To further optimize the design of wind turbine blades, the knowledge on the transition process on the blades has to be thoroughly improved. For typical turbulence intensities of atmospheric turbulence, it is expected that bypass transition plays an important role. Based on wall-resolved LES predictions, the present study should help to expand the knowledge base and to pave the way for the simulation of realistic Reynolds numbers. Furthermore, this study includes an elaborate spectral analysis of the transition process, a method not often employed by other similar studies. The LES predictions for the flow around the wind turbine blade of the type LM45.3p at Re_c=10⁵ and $\mathit{\alpha }=\mathrm{4}{}^{\circ }$ for varying inflow turbulence intensities yield the following results.

• A separation bubble roughly between 50 % and 75 % of the chord is observed for turbulence intensities TI ≤ 5.6 %. At TI = 11.2 % the separation vanishes. This observation is in partial agreement with previous investigations (Breuer, 2018) on much thinner airfoils (SD7003: 8.51 % relative thickness), where the separation bubble already completely disappears at TI ≥ 5.6 % at a comparable Re_c of 60 000. This is also in good agreement with another study (Zaki et al., 2010), where separation was seen up to TI = 6.5 % at a Reynolds number of 138 500. The frequency range of the detected separated shear layer between 70 and 150 dimensionless units is similar to the experiment by Boutilier and Yarusevych (2012) on the NACA 0018 airfoil at a similar angle of attack and Reynolds number.

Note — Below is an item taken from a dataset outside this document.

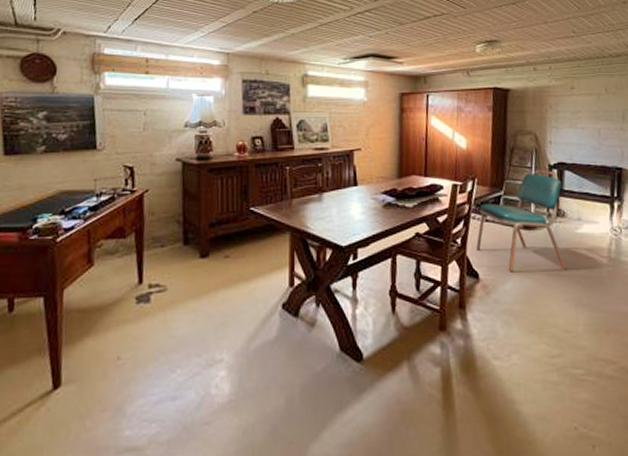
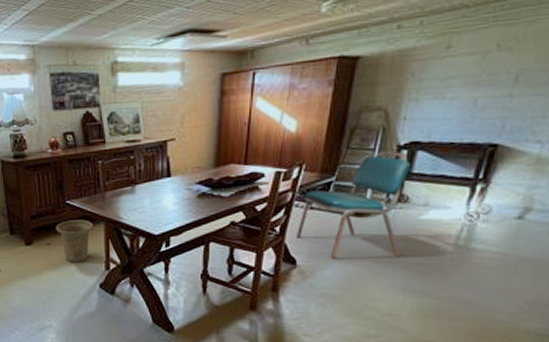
basket: none [237,229,278,278] -> present [56,220,94,262]

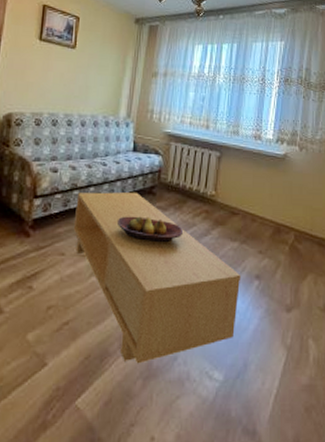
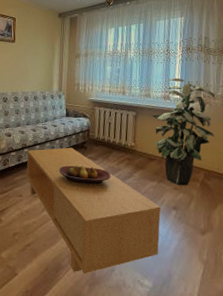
indoor plant: none [238,113,313,249] -> present [151,77,215,186]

• The analysis of the amplification of the velocity fluctuations u^′ at TI = 0 % shows an exponential growth, which begins at the onset of the APG. It is found that the primary instability mechanism within the separation bubble is inflectional in nature, and its origin can be traced back to the region upstream of the separation. The instability is also clearly visible in the power spectral density of the turbulent kinetic energy. These findings are in agreement with the experimental and theoretical study of Diwan and Ramesh (2009).

• At inflow turbulence intensities up to TI = 5.6 % the presence of the inflectional instability is noticed in the turbulent kinetic energy power spectral density plots. At TI = 11.2 % there is no such indication, and the transition process is completely governed by boundary layer streaks. With rising TI the influence of boundary layer streaks increases. The transition mode changes from an inflectional-instability-dominated one due to the APG to a transition mechanism influenced by the presence of streaks within the boundary layer.

• It is found that the boundary layer is receptive to external disturbances such that the initial energy within the boundary layer is proportional to the square of the turbulence intensity. A similar finding was made in an experimental study by Fransson et al. (2005) over a flat plate.

• In the presence of negative velocity perturbations describing low-speed streaks, separation is found to be shifted upstream. Contrarily, in the presence of positive velocity perturbations according to high-speed streaks, separation is shifted downstream. These results are in line with earlier studies (Scillitoe et al., 2019; Zaki et al., 2010; Tangermann and Klein, 2020). Consequently, it is obvious that boundary layer streaks affect the instantaneous separation point.

• In the presence of boundary layer streaks, an inner type of instability mode is observed whereby the leading edge of a high-speed streak overlaps the trailing edge of a low-speed streak, resulting in an inflectional profile and a varicose mode of instability. This is expected due the APG (Marquillie et al., 2011). The critical streak amplitude was found to be about 32 % of the free-stream velocity. This is in good agreement with the observations by Andersson et al. (2001), who reported the critical streak amplitude to be 37 % of the free-stream amplitude.

Overall, the results show that the applied methodology of wall-resolved LES with injected inflow turbulence works reliably and provides physically meaningful results. In follow-up studies the Reynolds number will be successively increased in order to understand the transition scenario in the real case under varying inflow conditions.